■ WHAT IS BEING ASKED:
At the line with "472 114 0.82", start repeating the data, and continue line by line through the final line, exactly.

■ DATA SUPPLIED:
Start of Block

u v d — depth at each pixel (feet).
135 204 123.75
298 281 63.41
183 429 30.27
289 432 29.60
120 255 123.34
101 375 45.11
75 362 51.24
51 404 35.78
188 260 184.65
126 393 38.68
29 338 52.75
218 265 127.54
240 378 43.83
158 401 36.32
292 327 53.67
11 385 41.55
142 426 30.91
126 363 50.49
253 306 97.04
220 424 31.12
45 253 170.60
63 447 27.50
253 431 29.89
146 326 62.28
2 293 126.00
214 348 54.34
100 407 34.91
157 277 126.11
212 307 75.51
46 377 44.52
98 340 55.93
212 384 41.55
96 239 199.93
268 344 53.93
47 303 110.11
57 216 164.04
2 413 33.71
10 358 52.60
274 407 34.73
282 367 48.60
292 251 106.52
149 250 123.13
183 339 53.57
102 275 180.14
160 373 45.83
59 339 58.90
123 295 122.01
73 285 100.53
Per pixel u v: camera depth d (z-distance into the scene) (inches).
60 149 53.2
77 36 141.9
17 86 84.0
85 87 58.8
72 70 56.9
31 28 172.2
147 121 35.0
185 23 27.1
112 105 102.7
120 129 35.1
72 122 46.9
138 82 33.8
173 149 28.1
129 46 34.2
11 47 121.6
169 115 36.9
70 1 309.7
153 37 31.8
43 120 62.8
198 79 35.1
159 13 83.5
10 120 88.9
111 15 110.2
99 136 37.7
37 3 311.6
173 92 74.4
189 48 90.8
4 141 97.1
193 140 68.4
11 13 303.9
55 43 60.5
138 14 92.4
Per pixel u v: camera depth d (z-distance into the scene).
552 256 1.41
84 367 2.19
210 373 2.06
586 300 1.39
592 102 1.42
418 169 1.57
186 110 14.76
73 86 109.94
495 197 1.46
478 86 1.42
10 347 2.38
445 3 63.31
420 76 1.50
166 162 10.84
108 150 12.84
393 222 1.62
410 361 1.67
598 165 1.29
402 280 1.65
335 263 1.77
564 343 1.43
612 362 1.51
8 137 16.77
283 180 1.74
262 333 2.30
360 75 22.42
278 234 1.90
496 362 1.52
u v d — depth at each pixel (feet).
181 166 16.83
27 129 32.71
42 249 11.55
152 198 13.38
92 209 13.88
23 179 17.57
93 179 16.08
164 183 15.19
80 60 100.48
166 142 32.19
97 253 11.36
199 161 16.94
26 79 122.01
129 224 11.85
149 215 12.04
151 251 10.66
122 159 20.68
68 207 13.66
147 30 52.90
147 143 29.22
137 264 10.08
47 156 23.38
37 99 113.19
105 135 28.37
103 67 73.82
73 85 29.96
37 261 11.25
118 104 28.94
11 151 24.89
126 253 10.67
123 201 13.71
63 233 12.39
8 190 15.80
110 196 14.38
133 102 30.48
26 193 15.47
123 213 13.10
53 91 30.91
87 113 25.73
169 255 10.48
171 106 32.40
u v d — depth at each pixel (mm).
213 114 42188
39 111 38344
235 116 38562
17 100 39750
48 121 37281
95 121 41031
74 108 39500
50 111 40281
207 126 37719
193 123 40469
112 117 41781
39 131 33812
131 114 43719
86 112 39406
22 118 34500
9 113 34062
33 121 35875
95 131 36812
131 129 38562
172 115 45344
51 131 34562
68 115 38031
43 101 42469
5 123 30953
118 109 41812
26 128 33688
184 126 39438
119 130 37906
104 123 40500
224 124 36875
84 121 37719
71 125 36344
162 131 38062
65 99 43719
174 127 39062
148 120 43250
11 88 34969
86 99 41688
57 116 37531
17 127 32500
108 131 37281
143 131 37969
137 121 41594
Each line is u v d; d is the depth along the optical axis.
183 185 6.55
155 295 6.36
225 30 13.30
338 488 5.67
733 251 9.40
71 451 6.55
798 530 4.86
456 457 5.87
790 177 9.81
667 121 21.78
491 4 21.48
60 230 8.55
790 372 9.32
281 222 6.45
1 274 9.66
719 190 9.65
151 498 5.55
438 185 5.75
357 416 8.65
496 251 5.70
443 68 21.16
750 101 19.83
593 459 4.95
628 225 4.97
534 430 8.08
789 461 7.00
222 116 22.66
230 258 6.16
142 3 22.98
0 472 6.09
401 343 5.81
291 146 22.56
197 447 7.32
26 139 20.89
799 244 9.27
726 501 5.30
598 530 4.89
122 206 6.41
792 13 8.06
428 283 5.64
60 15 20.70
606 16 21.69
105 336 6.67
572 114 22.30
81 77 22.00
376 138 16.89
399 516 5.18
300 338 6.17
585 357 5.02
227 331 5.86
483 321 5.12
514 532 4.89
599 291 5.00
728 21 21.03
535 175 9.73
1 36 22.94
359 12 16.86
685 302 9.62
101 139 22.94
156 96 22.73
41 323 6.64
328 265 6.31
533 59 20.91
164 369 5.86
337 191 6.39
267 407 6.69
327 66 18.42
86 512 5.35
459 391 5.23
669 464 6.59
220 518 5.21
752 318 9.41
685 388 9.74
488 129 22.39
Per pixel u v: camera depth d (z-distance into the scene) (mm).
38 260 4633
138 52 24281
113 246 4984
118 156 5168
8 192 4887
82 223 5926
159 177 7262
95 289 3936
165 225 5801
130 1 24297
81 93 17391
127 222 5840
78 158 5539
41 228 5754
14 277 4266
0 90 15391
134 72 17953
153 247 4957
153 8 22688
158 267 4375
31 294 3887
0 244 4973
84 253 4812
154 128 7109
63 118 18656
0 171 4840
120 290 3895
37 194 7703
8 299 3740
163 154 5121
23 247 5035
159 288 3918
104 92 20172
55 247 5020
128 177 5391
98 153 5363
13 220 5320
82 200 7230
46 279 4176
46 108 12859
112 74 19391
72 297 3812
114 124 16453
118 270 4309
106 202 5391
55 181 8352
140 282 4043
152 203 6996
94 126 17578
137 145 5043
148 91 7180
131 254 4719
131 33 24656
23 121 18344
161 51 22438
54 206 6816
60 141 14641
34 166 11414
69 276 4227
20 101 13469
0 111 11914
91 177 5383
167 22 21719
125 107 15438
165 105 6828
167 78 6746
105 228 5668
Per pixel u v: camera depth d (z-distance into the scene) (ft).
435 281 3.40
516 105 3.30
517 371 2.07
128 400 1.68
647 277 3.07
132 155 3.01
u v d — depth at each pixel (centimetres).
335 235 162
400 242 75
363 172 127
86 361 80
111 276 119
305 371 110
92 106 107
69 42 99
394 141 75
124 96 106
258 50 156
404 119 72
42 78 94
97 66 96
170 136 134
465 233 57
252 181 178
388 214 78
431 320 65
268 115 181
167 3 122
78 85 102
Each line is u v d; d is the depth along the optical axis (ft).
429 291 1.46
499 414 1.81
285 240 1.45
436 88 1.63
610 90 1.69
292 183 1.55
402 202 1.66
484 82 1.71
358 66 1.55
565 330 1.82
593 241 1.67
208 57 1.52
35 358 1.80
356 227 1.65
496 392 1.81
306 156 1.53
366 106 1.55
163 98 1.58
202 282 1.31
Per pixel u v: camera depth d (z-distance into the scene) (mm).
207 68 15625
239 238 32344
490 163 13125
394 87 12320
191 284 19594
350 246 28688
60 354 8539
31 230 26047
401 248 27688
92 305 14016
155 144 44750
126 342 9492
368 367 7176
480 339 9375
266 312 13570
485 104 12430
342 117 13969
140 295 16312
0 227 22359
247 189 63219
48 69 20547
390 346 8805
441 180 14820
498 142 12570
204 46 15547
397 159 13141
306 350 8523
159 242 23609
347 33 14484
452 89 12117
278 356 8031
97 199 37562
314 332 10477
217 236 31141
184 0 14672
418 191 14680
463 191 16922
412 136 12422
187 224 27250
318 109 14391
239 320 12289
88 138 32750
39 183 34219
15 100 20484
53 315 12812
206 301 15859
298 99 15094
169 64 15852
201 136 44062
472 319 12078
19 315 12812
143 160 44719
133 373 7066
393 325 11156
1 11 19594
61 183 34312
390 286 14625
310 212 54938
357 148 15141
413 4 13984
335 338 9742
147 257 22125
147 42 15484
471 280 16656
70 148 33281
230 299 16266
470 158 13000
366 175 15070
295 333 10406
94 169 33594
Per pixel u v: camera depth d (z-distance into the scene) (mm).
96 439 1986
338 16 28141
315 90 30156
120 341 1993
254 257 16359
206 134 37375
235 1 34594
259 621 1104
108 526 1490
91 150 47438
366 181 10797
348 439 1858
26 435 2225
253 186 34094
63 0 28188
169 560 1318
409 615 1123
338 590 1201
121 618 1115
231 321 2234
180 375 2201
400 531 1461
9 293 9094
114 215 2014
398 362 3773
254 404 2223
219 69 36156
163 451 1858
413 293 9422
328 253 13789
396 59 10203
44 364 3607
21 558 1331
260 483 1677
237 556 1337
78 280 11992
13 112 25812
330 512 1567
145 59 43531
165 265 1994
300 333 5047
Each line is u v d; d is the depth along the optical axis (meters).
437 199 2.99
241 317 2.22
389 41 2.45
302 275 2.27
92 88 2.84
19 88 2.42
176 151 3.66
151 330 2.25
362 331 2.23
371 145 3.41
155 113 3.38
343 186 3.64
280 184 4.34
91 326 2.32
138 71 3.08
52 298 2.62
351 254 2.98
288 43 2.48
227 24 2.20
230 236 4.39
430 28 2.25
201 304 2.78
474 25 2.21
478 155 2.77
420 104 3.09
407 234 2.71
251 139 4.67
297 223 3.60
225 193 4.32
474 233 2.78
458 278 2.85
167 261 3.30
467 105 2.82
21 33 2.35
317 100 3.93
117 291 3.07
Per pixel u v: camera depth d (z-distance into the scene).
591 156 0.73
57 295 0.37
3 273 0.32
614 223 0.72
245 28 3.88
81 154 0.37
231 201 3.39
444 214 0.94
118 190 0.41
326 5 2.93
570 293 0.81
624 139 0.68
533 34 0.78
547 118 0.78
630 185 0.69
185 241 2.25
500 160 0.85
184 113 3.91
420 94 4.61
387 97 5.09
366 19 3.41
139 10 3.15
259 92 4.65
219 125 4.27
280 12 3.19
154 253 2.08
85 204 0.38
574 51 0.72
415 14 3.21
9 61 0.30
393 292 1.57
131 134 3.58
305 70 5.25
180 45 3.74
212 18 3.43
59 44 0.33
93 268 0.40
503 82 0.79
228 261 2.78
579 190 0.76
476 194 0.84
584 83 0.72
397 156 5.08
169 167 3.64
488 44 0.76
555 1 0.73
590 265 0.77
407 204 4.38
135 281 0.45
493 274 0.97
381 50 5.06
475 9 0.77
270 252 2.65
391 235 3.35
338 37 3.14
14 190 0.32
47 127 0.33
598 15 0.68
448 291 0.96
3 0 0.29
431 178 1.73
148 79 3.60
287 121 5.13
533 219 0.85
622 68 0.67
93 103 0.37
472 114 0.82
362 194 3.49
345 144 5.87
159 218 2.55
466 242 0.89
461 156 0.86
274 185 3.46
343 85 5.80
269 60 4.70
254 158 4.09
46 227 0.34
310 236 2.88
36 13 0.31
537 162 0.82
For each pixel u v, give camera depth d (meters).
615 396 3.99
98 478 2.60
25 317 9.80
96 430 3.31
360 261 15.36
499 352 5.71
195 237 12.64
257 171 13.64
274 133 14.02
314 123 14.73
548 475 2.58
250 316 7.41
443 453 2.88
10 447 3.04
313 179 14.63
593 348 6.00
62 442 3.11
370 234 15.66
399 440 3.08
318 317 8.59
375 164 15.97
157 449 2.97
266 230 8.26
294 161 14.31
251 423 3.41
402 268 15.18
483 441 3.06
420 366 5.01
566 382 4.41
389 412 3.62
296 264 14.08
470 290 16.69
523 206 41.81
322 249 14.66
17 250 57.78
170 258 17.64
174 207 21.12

End of Block

■ EXERCISE OUTPUT:
472 114 0.82
362 194 3.49
345 144 5.87
159 218 2.55
466 242 0.89
461 156 0.86
274 185 3.46
343 85 5.80
269 60 4.70
254 158 4.09
46 227 0.34
310 236 2.88
36 13 0.31
537 162 0.82
For each pixel u v, give camera depth d (meters).
615 396 3.99
98 478 2.60
25 317 9.80
96 430 3.31
360 261 15.36
499 352 5.71
195 237 12.64
257 171 13.64
274 133 14.02
314 123 14.73
548 475 2.58
250 316 7.41
443 453 2.88
10 447 3.04
313 179 14.63
593 348 6.00
62 442 3.11
370 234 15.66
399 440 3.08
318 317 8.59
375 164 15.97
157 449 2.97
266 230 8.26
294 161 14.31
251 423 3.41
402 268 15.18
483 441 3.06
420 366 5.01
566 382 4.41
389 412 3.62
296 264 14.08
470 290 16.69
523 206 41.81
322 249 14.66
17 250 57.78
170 258 17.64
174 207 21.12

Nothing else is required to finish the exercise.